'''
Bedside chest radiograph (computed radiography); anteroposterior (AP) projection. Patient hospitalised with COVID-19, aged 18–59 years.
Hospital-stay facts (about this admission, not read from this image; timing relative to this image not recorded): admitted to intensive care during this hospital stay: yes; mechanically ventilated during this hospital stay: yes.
'''
'''
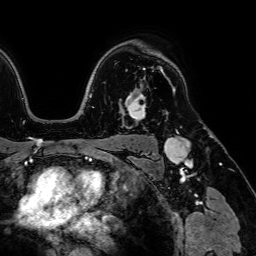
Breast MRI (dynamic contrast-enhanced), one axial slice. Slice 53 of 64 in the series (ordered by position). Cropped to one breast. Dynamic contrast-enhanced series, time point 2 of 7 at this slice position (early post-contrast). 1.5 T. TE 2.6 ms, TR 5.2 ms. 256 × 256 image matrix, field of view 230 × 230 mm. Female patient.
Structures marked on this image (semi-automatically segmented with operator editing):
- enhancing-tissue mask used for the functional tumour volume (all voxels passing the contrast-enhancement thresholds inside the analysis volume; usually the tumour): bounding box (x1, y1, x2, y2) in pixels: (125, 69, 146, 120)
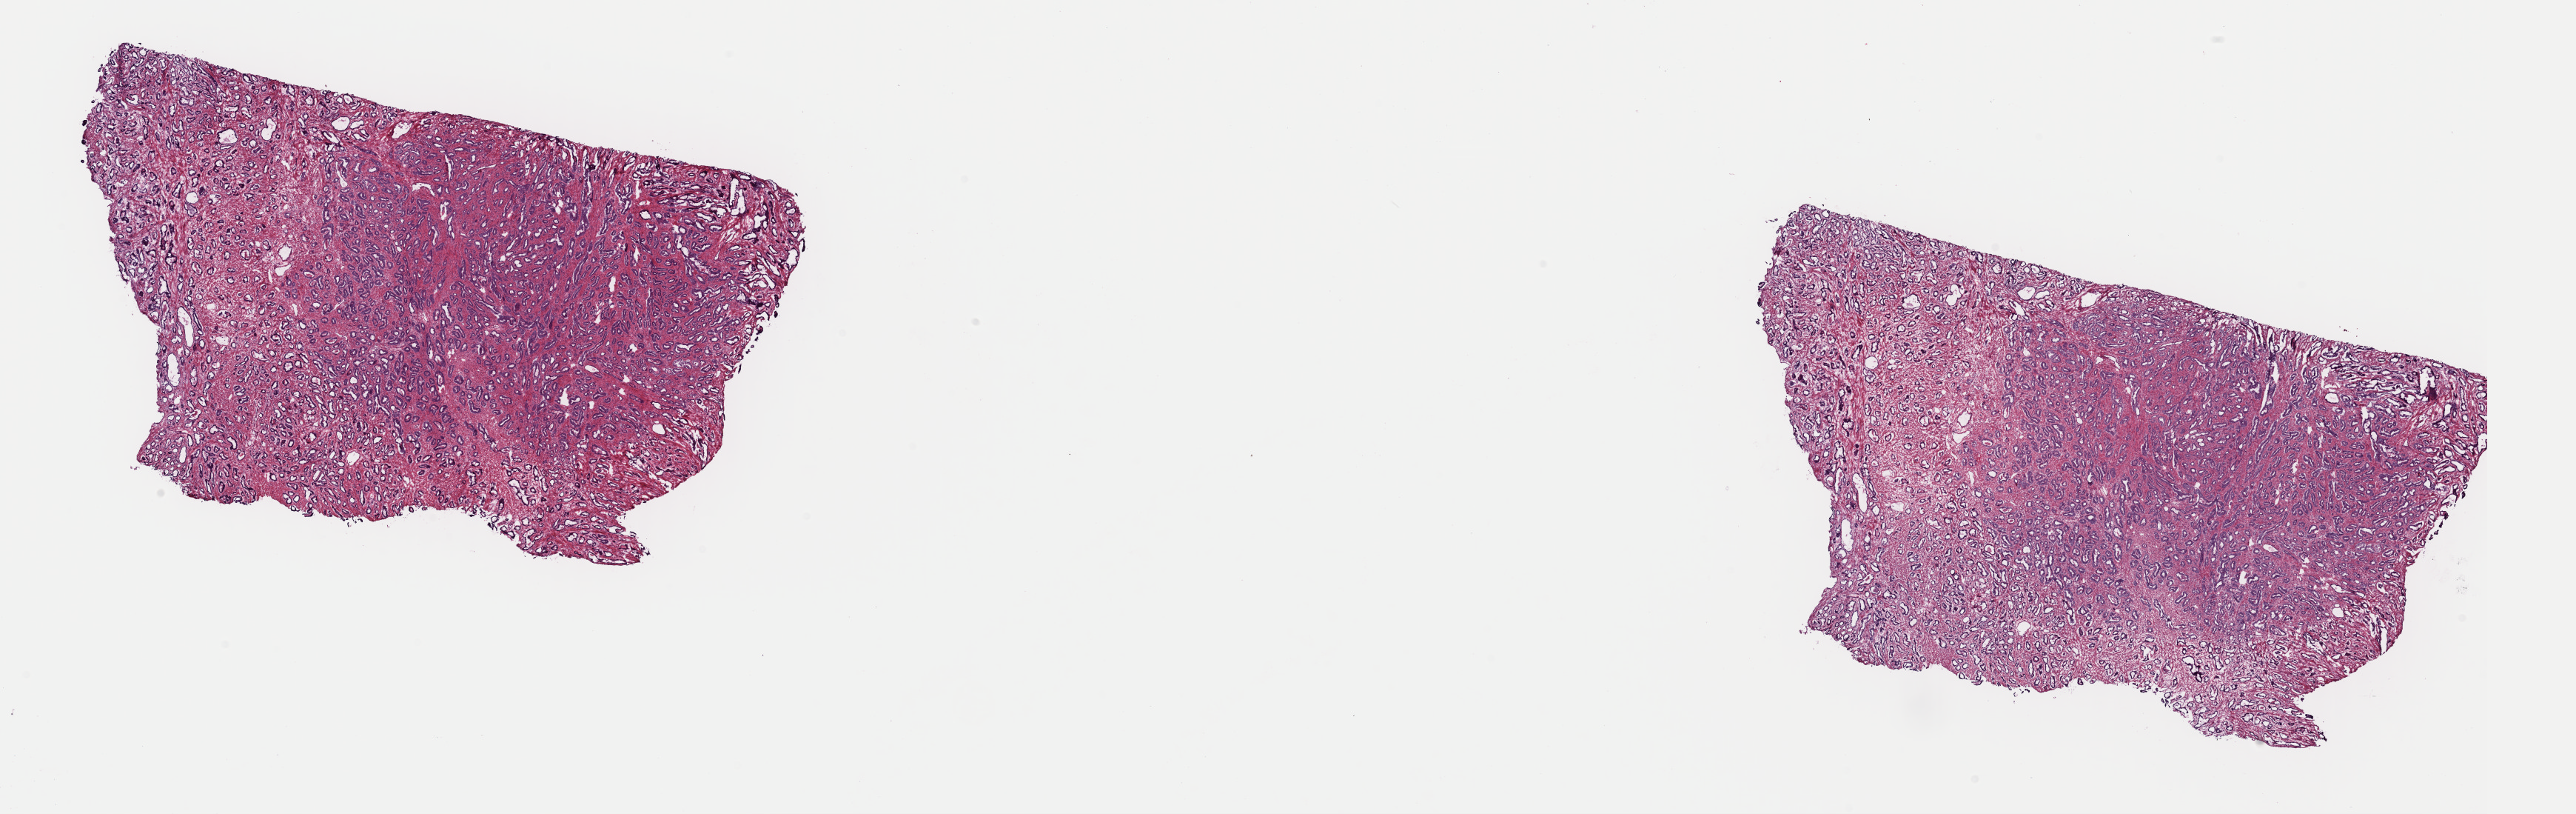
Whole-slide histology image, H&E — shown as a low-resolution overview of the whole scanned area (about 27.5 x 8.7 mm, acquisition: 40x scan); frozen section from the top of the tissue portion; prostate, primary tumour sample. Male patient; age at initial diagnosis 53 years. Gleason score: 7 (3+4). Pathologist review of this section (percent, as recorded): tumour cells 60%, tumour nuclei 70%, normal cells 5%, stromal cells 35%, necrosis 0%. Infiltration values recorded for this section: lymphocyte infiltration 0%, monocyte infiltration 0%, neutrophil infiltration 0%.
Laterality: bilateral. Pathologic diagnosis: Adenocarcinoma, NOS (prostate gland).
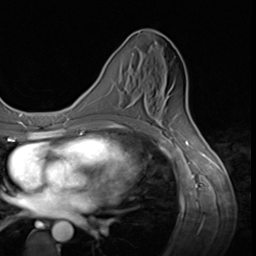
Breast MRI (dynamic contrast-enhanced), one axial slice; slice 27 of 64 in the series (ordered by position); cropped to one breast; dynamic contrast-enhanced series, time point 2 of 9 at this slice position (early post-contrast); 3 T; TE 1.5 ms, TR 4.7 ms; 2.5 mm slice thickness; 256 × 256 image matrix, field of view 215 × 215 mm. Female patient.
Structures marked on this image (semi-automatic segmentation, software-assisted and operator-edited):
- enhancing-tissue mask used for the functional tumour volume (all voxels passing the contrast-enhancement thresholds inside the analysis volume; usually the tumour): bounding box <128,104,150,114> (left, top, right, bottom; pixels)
'''
'''
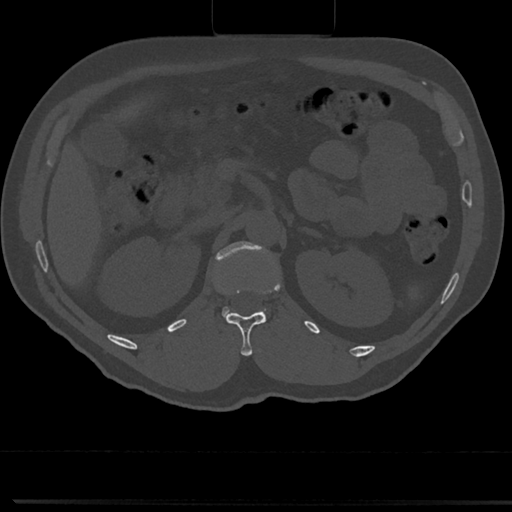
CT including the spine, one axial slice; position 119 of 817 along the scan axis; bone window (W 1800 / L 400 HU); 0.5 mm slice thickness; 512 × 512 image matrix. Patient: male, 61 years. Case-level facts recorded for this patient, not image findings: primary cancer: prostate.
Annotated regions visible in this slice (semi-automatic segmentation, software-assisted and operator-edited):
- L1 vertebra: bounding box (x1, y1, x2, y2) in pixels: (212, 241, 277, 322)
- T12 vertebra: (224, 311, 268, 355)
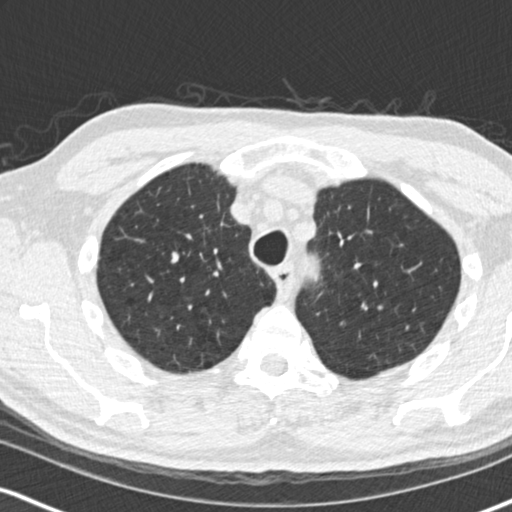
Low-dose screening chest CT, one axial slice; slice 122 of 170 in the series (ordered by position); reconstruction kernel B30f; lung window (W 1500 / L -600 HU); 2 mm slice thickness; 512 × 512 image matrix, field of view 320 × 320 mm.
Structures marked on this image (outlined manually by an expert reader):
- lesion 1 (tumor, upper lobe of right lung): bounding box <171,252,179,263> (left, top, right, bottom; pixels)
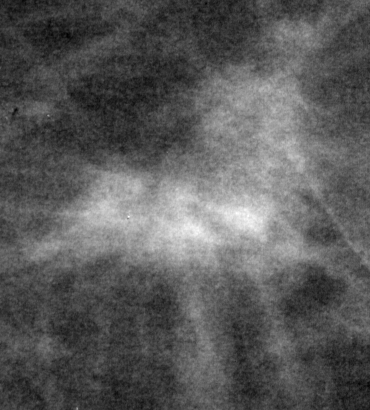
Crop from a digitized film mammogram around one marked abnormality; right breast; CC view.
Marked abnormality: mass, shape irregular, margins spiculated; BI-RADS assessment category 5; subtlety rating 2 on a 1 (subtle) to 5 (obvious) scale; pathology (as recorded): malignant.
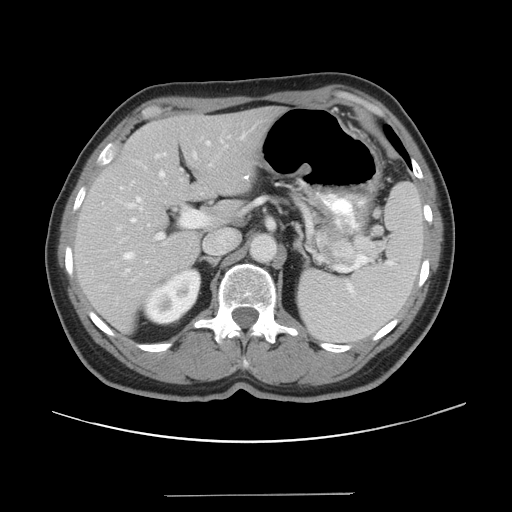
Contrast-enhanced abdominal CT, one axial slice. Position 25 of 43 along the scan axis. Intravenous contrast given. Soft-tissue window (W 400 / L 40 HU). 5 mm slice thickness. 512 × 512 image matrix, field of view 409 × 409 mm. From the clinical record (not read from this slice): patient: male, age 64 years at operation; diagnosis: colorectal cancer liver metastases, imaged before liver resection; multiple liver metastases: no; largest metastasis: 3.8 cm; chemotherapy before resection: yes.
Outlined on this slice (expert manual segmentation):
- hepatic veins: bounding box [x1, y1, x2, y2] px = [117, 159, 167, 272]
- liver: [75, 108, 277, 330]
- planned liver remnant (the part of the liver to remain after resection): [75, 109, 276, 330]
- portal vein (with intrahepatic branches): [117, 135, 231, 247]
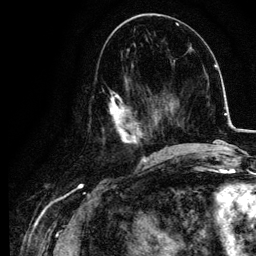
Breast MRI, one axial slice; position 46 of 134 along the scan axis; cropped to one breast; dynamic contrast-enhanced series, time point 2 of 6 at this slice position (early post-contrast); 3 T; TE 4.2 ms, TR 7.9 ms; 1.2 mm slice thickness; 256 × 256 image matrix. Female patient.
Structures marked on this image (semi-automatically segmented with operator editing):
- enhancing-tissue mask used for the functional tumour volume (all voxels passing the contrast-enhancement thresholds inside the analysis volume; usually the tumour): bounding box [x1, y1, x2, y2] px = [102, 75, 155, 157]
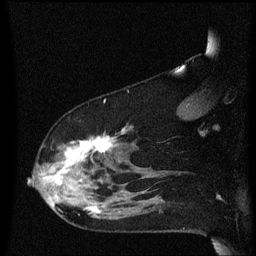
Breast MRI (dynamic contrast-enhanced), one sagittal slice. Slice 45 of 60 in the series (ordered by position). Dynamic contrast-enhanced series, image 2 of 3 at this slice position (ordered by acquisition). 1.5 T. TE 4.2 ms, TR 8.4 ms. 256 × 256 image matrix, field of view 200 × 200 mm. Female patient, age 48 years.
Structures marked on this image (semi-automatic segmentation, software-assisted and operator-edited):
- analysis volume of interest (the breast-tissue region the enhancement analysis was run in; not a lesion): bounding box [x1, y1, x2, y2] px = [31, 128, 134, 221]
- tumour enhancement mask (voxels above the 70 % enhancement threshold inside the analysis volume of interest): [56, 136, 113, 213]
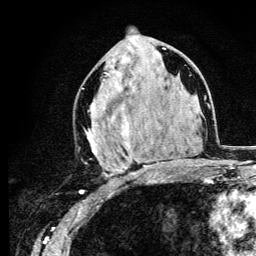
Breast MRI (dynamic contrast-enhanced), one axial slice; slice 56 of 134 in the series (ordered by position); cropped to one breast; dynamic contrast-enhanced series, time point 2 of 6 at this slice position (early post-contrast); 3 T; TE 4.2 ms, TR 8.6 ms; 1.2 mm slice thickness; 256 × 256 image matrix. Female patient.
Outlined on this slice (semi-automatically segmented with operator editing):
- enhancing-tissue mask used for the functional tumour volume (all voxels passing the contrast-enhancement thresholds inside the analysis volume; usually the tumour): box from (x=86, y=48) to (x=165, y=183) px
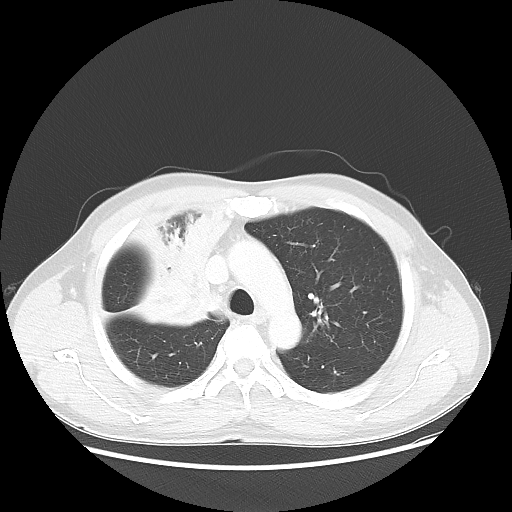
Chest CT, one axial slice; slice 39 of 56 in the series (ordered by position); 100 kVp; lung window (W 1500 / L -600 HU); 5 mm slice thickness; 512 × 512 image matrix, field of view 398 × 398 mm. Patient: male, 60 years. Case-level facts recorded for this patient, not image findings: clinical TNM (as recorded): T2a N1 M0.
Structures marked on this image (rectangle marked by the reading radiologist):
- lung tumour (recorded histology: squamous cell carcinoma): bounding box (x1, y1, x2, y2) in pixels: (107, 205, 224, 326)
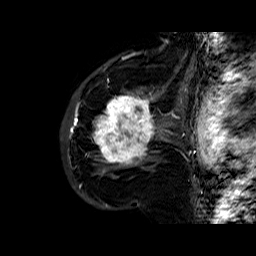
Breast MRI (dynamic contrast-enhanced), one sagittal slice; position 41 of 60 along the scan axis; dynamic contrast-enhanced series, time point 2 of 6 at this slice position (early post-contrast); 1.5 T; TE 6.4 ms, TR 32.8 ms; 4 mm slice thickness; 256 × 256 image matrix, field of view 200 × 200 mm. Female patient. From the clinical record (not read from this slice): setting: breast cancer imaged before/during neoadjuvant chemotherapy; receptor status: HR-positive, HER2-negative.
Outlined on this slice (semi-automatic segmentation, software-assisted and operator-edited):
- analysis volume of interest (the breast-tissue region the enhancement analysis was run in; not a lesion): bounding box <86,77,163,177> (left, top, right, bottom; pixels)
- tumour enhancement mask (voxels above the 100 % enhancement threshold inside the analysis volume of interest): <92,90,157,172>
'''
Beginning at the line above that contains "- hepatic veins: bounding", return each line exactly through the line that contains "- portal vein", and no others.

REPLY TO THE EXERCISE:
- hepatic veins: bounding box [x1, y1, x2, y2] px = [117, 159, 167, 272]
- liver: [75, 108, 277, 330]
- planned liver remnant (the part of the liver to remain after resection): [75, 109, 276, 330]
- portal vein (with intrahepatic branches): [117, 135, 231, 247]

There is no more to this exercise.